Volume 33, Number 8 · May 8, 1986

Right Man, Wrong Job

By Robert M. Adams
Diary of the Cavaliere Bernini's Visit to France
by Paul Fréart de Chantelou, edited with an introduction by Anthony Blunt, annotated by George C. Bauer, translated by Margery Corbett

Princeton University Press, 366 pp., $49.00

Bernini in France: An Episode in Seventeenth-Century History
by Cecil Gould

Princeton University Press, 158 pp., $29.00

The old castle-fortress of the Louvre was originally built by a restless, truculent monarch, Philip II Augustus, starting in 1204; it stood outside the walls of Paris as a military redoubt while the French kings occupied that structure on the Ile de la Cité known today as the Palais de Justice.
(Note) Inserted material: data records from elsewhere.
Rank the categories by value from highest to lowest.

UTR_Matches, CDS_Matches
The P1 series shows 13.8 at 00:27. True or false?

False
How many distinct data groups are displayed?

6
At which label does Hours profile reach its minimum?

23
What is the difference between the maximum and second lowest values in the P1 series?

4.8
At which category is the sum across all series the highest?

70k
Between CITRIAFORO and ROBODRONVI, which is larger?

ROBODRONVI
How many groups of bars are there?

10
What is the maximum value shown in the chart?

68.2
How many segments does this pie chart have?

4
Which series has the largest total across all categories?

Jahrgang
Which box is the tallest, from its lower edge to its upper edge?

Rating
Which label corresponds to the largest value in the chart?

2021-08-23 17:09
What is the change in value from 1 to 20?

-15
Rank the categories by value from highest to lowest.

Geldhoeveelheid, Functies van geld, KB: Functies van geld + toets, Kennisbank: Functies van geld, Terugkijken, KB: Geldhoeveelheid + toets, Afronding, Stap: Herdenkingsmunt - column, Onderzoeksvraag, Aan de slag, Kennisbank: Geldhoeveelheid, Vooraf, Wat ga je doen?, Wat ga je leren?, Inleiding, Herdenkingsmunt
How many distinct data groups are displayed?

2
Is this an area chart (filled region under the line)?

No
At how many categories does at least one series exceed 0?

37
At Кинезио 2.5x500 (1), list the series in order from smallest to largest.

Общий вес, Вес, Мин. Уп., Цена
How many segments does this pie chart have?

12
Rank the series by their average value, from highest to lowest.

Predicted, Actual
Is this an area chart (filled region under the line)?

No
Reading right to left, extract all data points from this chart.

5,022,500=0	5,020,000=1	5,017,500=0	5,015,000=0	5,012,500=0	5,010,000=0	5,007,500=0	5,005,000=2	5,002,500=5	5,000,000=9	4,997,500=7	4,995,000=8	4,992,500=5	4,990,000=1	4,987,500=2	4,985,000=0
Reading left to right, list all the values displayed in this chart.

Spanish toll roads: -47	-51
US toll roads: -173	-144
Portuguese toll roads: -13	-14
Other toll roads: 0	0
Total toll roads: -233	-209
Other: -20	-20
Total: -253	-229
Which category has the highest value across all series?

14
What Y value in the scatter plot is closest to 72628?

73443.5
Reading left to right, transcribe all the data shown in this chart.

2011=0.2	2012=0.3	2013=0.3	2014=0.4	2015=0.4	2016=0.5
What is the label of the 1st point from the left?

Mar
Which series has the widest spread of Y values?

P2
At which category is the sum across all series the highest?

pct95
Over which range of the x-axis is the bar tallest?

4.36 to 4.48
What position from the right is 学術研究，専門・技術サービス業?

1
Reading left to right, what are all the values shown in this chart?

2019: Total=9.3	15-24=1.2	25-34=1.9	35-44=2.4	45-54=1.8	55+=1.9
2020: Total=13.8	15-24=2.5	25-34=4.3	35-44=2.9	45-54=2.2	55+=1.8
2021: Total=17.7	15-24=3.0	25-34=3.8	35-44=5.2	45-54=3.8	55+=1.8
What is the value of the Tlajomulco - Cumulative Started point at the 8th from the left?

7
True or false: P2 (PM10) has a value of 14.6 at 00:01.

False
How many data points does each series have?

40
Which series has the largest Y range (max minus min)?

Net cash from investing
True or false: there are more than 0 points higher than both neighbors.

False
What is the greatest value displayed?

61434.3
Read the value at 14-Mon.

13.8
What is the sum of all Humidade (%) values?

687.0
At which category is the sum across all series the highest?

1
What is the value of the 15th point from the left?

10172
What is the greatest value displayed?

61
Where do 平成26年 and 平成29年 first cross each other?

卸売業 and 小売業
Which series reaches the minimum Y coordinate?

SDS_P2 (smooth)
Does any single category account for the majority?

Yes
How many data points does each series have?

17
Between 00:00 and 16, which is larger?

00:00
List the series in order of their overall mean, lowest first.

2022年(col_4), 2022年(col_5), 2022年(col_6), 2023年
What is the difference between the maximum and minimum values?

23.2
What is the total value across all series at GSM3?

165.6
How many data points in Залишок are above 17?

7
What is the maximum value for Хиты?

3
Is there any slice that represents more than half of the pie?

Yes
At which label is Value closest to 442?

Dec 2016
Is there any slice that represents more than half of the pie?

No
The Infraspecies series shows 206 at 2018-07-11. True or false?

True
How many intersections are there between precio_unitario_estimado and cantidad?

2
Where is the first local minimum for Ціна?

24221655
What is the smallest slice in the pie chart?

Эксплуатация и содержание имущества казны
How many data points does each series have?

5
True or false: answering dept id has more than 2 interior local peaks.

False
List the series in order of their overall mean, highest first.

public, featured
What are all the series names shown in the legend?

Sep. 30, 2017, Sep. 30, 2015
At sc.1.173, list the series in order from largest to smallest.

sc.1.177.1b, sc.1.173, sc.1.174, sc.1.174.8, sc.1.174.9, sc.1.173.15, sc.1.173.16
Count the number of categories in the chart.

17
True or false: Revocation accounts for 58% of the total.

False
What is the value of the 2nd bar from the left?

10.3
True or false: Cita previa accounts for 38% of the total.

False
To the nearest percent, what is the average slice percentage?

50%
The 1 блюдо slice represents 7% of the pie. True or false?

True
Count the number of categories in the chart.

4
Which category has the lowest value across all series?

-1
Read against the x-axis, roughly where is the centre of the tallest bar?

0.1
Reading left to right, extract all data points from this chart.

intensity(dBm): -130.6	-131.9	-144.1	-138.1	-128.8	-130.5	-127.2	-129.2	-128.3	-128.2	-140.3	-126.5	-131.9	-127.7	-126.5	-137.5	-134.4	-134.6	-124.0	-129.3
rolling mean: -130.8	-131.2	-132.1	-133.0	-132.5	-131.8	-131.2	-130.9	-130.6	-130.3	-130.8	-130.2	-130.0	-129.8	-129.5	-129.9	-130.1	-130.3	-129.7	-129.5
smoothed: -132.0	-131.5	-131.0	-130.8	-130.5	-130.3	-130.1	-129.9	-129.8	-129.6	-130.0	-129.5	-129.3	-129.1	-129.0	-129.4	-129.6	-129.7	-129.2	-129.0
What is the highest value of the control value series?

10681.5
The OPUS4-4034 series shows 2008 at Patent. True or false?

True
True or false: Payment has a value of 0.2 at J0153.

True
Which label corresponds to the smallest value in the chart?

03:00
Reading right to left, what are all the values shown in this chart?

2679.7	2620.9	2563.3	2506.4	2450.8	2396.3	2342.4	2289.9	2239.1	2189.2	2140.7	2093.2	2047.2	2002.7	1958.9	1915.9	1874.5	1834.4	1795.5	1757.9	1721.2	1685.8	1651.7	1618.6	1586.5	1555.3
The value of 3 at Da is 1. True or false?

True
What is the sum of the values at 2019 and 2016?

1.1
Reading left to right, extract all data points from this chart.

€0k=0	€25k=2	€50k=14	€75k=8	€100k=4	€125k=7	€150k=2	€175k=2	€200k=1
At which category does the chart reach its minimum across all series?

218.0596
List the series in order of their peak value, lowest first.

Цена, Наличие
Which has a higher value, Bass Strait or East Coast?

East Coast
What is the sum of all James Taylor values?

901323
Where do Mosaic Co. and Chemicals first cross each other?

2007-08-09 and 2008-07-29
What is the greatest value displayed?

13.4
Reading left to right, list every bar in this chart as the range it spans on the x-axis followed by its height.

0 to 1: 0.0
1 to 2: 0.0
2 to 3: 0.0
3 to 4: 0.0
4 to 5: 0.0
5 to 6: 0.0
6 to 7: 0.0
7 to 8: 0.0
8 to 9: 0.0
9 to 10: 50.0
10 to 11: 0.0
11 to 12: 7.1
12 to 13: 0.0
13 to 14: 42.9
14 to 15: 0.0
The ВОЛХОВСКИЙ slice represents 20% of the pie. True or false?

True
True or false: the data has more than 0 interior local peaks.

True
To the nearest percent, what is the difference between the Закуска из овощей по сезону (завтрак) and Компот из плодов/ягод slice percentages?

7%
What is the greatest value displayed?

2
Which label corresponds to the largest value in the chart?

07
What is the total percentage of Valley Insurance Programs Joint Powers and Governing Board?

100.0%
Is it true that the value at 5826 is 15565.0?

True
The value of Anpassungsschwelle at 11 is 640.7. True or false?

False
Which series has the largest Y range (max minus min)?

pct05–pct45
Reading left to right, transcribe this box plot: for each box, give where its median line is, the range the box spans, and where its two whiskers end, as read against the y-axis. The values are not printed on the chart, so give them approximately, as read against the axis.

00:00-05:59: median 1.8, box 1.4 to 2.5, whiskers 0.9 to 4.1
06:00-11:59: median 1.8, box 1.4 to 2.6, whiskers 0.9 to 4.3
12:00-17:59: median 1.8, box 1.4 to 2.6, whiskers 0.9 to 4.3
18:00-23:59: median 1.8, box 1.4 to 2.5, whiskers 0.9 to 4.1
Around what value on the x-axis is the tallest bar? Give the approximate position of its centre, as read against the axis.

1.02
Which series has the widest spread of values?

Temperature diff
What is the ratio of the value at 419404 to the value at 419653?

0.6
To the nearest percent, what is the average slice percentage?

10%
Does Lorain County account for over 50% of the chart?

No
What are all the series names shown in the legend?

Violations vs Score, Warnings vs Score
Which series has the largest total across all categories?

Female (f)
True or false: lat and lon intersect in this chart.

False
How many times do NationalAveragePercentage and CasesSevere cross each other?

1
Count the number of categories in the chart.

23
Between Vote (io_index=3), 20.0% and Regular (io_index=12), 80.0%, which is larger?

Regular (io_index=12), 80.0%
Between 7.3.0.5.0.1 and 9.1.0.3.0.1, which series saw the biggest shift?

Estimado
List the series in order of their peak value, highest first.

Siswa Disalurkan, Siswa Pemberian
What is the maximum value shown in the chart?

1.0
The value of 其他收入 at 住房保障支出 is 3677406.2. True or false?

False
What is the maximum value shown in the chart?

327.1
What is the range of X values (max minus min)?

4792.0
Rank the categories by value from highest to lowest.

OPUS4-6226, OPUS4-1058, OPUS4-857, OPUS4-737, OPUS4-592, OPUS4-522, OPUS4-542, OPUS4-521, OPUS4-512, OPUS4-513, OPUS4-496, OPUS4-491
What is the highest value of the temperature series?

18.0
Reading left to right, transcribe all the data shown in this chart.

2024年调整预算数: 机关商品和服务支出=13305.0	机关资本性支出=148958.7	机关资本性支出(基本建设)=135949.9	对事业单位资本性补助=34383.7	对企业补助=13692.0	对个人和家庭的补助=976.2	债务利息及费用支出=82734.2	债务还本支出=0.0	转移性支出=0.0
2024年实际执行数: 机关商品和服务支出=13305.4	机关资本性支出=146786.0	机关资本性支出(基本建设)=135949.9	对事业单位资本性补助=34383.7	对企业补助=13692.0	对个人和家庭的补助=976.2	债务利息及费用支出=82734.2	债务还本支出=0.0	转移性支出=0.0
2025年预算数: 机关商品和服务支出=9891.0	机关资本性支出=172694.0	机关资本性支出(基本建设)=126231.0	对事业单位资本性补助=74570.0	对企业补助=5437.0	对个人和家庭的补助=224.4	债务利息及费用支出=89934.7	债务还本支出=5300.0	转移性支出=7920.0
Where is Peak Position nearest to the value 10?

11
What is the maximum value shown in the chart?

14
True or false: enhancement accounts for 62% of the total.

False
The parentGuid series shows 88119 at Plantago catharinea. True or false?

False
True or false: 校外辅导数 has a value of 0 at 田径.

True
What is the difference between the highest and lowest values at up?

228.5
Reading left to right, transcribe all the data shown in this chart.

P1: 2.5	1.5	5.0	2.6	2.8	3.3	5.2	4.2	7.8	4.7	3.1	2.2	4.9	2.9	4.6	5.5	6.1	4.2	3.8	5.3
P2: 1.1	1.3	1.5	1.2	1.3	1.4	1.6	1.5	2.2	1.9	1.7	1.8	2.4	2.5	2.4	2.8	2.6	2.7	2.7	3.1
As a fortress, the Louvre was steadily enlarged by a succession of monarchs until in the sixteenth century François I resolved to tear down the medieval castle and raise in its place a château in the then new 'Italian' style. But converting a fort to a royal residence was a tremendous project, progress was slow because of wars both foreign and domestic, and from monarch to monarch the plans kept changing. After successive revisions and additions by Henri II, his widow Catherine de Médicis, Henri IV, and Louis XIII, the still expanding structure was left in a considerable muddle.